In Psalm 27:4 David said, “I have asked one thing from the Lord; it is what I desire: to dwell in the house of the Lord all the days of my life, gazing on the beauty of the Lord, and seeking Him in His temple.” His number one goal was seeking the face of the Lord. It was not seeking an answer to a problem, seeking His help in a difficult situation, or seeking a new message to preach on Sunday. It was seeking His presence and He was willing to wait on His presence and power knowing the wait would be well worth it. Are you using silence and solitude to wait on the Lord?

  1. You should understand that waiting on the Lord is a clearly stated and demonstrated biblical theme. Abraham waited twenty-five years for what God had promised. Job waits throughout the book of Job for God to reveal Himself. Moses waited forty years on the backside of the desert before God called Him through the burning bush. Psalm 106:13 says, “They soon forgot His works and would not wait for His counsel.” These disciplines are necessary for us to quietly contemplate God and consider what He is saying and doing.
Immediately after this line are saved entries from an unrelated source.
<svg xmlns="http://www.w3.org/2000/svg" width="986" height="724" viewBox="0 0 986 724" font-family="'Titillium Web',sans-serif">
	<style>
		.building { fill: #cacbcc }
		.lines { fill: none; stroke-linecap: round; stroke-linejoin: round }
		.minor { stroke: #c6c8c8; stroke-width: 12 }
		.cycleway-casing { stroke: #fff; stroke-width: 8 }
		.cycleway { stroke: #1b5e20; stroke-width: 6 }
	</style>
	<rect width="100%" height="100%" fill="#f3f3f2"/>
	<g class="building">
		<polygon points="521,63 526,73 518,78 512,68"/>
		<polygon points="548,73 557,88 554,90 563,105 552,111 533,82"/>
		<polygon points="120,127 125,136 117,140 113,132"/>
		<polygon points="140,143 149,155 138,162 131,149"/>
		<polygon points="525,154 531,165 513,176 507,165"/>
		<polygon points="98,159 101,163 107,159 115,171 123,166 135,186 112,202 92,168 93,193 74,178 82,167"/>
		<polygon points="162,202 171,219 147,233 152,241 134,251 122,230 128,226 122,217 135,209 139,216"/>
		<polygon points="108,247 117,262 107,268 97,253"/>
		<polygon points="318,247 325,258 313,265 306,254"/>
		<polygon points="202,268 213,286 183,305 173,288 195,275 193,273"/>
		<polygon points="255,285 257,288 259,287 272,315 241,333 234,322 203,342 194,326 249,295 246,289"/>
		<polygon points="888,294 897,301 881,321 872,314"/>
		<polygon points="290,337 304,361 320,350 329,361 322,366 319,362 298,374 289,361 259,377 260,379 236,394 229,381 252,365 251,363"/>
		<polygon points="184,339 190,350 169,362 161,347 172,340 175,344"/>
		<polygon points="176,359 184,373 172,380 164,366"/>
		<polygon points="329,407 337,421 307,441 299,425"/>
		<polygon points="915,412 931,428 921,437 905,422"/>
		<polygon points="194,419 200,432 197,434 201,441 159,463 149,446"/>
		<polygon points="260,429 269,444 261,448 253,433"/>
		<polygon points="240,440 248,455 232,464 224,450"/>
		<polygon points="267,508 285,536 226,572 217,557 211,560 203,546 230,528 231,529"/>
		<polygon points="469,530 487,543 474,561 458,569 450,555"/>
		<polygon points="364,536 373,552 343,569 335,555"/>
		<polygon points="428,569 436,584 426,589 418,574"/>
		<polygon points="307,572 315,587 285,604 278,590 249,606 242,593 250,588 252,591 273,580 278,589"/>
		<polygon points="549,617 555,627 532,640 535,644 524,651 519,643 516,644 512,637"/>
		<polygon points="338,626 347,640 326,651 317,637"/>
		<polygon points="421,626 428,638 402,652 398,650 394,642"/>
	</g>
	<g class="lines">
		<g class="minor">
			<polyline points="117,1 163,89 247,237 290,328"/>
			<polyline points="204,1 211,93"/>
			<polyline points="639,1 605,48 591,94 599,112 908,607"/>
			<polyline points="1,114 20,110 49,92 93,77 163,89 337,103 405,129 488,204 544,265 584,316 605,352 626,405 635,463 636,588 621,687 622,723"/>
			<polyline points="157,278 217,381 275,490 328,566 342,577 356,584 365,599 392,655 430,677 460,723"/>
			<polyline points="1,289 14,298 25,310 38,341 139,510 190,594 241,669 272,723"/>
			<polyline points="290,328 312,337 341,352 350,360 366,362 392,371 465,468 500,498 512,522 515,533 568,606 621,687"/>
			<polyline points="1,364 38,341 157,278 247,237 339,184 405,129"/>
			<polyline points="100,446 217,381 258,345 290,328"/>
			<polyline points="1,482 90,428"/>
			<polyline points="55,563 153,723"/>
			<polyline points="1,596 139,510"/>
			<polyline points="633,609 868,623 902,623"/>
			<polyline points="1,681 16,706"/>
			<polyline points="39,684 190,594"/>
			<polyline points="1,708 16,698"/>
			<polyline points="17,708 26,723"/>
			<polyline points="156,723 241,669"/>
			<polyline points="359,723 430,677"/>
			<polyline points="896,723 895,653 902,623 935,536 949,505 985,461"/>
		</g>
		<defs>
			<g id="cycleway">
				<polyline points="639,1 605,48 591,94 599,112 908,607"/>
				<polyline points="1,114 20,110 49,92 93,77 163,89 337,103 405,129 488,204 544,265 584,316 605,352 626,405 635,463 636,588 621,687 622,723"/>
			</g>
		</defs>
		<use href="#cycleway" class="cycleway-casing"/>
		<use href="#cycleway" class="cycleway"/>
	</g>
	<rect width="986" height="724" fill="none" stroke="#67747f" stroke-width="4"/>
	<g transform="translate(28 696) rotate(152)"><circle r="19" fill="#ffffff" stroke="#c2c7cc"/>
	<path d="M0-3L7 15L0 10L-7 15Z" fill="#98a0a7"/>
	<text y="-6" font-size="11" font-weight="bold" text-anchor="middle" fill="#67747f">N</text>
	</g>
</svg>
  2. You must realize that God is not in a hurry nor is He in a rush. The problem lies in us in that we are too busy to really listen. We rush our decisions giving into quick fix solutions that really are not solutions at all. They actually create greater problems because we refused to wait on the Lord. We settle for what is not really God’s plan and turn to our own plans because we were not sure we could trust His any longer. When we get ahead of the Lord we will have to go back and begin all over again seeking His face and desiring Him to guide us.
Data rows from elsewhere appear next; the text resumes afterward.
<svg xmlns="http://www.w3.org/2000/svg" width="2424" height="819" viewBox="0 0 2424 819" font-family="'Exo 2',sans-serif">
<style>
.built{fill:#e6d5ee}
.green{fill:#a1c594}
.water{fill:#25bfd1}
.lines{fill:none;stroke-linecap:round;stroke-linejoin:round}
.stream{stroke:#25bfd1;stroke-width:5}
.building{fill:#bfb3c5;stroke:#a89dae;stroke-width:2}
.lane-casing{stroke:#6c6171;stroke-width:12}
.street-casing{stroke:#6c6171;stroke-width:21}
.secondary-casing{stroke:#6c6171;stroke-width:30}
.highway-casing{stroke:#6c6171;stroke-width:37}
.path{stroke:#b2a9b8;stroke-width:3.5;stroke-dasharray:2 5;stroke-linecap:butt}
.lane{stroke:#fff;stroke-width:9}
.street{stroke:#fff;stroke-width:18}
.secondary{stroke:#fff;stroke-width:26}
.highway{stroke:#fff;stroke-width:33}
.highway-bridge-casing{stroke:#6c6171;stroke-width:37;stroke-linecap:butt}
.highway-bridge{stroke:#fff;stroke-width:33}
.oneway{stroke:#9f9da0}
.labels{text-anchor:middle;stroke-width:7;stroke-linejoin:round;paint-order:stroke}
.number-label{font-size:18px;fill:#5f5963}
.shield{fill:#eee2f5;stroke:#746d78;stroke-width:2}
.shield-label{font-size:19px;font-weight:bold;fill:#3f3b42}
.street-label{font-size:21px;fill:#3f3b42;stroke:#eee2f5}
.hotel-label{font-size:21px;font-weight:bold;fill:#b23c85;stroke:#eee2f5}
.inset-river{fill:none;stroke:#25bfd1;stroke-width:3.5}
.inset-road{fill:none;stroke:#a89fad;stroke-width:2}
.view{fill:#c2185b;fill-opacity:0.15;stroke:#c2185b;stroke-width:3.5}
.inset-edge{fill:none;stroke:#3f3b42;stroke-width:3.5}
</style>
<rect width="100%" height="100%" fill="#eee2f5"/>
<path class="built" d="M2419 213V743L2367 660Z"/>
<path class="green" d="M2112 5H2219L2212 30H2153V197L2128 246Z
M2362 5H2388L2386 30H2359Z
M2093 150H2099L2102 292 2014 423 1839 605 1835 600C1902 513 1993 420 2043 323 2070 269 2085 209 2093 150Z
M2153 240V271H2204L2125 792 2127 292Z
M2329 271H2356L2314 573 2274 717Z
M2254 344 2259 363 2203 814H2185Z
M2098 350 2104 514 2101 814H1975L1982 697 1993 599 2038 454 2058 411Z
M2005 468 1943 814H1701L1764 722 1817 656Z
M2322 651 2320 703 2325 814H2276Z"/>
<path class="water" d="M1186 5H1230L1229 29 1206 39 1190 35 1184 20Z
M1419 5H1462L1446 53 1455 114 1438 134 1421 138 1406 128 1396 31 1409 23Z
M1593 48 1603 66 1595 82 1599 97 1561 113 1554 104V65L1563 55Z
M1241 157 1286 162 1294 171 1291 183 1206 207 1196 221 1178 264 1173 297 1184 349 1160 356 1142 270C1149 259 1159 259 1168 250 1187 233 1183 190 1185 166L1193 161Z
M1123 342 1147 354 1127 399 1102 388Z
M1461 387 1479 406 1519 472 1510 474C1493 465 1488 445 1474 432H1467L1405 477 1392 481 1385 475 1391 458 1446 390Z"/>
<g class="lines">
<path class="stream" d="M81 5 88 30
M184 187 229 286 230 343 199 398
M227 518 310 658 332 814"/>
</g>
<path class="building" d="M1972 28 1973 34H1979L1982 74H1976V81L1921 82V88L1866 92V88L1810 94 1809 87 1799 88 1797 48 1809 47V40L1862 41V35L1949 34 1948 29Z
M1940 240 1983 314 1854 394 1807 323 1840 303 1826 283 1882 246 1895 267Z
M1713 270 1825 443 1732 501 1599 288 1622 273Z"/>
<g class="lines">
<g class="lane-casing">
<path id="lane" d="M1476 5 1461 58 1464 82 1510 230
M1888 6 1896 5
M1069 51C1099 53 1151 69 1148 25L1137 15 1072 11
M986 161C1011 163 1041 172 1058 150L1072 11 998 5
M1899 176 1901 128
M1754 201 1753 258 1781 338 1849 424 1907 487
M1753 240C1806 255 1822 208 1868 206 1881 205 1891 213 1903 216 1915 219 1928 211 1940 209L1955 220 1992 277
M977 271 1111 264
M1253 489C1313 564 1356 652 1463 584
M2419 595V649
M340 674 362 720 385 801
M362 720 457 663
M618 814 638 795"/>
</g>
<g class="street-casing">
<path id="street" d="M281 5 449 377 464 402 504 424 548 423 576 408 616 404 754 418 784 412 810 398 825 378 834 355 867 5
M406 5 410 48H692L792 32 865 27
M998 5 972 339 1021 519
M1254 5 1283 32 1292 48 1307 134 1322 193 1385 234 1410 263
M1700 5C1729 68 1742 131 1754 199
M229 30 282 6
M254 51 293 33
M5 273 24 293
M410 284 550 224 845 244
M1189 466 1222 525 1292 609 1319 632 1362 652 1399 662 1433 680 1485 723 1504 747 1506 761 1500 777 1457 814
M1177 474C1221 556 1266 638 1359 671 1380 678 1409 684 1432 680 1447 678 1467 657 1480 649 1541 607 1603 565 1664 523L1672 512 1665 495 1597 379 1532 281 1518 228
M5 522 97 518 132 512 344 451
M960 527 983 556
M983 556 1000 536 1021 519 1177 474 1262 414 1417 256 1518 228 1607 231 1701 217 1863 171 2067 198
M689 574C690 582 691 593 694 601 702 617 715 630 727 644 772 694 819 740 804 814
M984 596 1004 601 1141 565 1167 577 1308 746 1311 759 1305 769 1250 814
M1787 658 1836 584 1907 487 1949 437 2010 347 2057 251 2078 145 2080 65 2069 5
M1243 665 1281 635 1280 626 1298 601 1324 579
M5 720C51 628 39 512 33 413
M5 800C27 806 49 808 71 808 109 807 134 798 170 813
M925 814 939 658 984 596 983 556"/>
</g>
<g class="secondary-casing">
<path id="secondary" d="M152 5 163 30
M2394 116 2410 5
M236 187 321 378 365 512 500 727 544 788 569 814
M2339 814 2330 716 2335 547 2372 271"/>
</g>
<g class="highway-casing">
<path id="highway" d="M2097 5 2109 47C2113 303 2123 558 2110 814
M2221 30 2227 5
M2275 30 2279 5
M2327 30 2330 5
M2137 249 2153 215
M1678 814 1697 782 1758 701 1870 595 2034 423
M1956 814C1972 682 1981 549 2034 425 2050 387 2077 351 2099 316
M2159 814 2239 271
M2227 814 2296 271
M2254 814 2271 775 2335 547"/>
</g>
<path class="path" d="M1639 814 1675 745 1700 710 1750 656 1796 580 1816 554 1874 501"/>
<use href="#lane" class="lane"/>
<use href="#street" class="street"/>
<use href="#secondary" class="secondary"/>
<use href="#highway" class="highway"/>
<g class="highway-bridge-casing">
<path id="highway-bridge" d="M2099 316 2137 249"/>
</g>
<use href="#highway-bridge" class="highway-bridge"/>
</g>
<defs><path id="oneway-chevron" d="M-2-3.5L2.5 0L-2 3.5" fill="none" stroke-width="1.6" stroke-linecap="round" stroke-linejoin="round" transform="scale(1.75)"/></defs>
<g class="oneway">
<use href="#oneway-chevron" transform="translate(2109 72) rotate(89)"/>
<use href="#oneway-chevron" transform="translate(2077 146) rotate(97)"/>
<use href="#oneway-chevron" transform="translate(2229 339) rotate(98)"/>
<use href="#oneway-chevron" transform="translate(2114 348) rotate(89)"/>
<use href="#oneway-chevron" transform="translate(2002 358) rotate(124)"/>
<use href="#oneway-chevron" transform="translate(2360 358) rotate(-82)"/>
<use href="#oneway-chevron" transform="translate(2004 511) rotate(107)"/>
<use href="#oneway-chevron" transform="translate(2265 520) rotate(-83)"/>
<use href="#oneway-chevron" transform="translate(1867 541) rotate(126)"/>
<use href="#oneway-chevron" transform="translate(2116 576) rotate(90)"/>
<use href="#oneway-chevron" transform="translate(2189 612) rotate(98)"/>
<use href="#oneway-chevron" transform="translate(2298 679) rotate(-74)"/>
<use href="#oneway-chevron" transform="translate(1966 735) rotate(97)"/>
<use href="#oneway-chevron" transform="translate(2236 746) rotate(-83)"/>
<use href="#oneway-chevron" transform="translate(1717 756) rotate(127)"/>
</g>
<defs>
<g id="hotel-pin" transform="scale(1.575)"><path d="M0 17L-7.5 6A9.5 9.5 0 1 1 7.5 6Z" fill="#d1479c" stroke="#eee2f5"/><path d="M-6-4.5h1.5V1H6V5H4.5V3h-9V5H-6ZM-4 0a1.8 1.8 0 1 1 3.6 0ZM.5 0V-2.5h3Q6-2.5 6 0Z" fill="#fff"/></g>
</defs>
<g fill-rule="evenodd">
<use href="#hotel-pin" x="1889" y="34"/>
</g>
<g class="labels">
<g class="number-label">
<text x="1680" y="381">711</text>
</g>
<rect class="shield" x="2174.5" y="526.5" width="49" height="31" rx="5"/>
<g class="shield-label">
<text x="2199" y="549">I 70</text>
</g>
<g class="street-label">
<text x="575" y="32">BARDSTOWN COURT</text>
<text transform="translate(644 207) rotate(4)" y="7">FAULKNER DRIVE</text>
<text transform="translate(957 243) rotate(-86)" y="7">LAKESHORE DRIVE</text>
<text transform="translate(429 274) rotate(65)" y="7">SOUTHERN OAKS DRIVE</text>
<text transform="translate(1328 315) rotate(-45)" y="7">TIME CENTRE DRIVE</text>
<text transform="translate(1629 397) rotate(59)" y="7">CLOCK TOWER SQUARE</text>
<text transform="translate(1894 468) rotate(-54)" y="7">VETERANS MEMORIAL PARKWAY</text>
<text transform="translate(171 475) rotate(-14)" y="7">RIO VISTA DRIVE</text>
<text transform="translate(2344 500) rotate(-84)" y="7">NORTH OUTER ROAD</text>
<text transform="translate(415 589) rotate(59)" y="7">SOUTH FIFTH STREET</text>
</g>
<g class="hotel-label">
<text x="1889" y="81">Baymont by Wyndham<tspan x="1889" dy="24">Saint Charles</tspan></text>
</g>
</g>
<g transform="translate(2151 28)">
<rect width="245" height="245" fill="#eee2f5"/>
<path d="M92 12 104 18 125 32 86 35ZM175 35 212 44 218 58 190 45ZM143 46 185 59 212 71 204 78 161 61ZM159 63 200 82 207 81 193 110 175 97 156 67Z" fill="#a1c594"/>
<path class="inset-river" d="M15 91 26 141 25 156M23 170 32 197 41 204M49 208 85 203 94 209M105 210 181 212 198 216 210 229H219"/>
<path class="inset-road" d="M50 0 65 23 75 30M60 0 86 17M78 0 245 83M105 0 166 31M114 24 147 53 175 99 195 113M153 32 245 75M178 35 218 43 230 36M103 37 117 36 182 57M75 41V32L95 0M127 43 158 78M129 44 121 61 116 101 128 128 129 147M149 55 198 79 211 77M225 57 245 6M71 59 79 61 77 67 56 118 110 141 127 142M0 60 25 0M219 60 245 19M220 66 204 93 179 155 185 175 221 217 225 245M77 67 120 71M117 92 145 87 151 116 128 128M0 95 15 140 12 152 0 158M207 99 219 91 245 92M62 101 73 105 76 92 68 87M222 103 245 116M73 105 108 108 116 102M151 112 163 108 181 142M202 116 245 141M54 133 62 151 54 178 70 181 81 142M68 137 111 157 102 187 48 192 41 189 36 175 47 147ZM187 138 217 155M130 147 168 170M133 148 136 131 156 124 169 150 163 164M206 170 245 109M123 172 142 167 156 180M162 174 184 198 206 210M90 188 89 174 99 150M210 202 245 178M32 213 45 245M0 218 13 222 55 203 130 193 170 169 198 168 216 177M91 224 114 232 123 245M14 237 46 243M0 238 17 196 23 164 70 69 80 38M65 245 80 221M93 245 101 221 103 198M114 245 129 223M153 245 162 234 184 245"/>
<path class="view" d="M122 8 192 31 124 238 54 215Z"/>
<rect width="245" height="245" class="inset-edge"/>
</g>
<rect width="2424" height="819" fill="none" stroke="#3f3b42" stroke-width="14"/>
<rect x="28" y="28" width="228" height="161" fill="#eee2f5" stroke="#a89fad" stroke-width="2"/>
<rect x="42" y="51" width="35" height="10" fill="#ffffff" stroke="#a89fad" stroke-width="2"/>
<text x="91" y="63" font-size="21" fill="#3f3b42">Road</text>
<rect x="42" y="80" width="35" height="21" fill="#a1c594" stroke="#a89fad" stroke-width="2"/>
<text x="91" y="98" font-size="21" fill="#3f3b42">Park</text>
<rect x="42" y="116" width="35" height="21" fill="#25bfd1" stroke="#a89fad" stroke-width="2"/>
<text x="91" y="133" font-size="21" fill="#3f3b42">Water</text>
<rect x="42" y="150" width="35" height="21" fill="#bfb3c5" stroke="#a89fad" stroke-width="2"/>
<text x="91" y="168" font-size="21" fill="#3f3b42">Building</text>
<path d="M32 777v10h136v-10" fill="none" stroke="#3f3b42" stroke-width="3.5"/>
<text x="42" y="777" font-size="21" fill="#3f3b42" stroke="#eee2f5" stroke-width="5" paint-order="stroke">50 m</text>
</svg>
  3. When you are not sure what to do and His plan is not clear to you the wise thing to do is wait. You might want to ask right now, “How long should I expect to have to wait?” The answer is simply that there is no way of knowing other than seeking Him and waiting on Him. It usually takes longer than we think and longer than we like but the wait will be worth it. If you become impatient and move ahead anyway you will miss the journey of seeking Him, knowing Him, and experiencing His presence and power in your life. Wait on the Lord, and again, I say wait!

The person most responsible for your spiritual walk is you. Hopefully, your greatest desire and motivation is to know Him and the power of His resurrection. We must slow down utilizing silence and solitude into the rhythms of our lives to ensure that we do what God has asked us to do, the way He has asked us to do it, and at the time He asks us according to His timetable. This helps us to make sure that our “being” with God is sufficient to sustain our “doing” for God.